_TASK ITEM_
Transcribe exactly the line containing "Fix__: [Add title" and every line after it, through the end of the records below.

_RECORDS SUPPLIED_
____________________
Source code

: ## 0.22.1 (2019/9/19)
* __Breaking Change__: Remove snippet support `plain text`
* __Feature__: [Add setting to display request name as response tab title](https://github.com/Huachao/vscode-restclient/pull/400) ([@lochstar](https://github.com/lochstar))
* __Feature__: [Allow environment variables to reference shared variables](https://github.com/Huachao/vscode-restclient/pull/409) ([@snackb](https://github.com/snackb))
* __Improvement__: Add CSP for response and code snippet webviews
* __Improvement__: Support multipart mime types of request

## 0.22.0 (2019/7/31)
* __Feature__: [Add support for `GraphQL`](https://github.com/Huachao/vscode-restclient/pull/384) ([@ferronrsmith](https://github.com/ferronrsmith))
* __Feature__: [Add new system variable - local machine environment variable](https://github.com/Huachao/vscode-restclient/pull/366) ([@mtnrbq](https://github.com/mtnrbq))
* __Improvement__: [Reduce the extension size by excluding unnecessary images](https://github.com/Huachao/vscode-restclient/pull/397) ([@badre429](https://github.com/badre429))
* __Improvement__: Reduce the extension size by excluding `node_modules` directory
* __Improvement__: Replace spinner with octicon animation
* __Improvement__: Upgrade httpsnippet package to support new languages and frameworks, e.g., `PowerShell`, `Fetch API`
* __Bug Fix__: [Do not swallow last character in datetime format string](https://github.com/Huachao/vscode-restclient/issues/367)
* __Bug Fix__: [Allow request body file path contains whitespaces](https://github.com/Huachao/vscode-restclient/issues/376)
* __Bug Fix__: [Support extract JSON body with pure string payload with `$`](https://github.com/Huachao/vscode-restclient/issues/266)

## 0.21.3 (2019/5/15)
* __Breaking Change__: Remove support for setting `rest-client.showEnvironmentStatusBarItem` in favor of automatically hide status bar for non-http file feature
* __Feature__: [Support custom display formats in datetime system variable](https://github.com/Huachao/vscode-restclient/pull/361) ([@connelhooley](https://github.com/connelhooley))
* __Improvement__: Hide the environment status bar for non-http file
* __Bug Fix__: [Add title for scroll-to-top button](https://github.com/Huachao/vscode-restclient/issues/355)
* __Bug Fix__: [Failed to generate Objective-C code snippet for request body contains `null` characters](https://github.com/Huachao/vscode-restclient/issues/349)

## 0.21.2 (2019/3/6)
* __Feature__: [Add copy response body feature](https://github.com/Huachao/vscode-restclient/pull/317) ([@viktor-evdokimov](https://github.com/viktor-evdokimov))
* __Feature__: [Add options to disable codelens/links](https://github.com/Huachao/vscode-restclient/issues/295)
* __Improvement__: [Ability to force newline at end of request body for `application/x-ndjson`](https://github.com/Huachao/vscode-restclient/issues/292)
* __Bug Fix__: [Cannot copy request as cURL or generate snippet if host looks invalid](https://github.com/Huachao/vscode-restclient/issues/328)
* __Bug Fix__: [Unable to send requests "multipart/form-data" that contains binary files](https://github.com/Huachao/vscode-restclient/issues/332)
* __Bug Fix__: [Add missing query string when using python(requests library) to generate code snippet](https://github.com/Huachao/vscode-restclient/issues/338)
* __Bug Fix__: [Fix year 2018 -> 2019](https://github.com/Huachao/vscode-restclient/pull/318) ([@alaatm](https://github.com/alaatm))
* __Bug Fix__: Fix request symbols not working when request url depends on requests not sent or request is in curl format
____________________
_RESULT BELOW_
* __Bug Fix__: [Add title for scroll-to-top button](https://github.com/Huachao/vscode-restclient/issues/355)
* __Bug Fix__: [Failed to generate Objective-C code snippet for request body contains `null` characters](https://github.com/Huachao/vscode-restclient/issues/349)

## 0.21.2 (2019/3/6)
* __Feature__: [Add copy response body feature](https://github.com/Huachao/vscode-restclient/pull/317) ([@viktor-evdokimov](https://github.com/viktor-evdokimov))
* __Feature__: [Add options to disable codelens/links](https://github.com/Huachao/vscode-restclient/issues/295)
* __Improvement__: [Ability to force newline at end of request body for `application/x-ndjson`](https://github.com/Huachao/vscode-restclient/issues/292)
* __Bug Fix__: [Cannot copy request as cURL or generate snippet if host looks invalid](https://github.com/Huachao/vscode-restclient/issues/328)
* __Bug Fix__: [Unable to send requests "multipart/form-data" that contains binary files](https://github.com/Huachao/vscode-restclient/issues/332)
* __Bug Fix__: [Add missing query string when using python(requests library) to generate code snippet](https://github.com/Huachao/vscode-restclient/issues/338)
* __Bug Fix__: [Fix year 2018 -> 2019](https://github.com/Huachao/vscode-restclient/pull/318) ([@alaatm](https://github.com/alaatm))
* __Bug Fix__: Fix request symbols not working when request url depends on requests not sent or request is in curl format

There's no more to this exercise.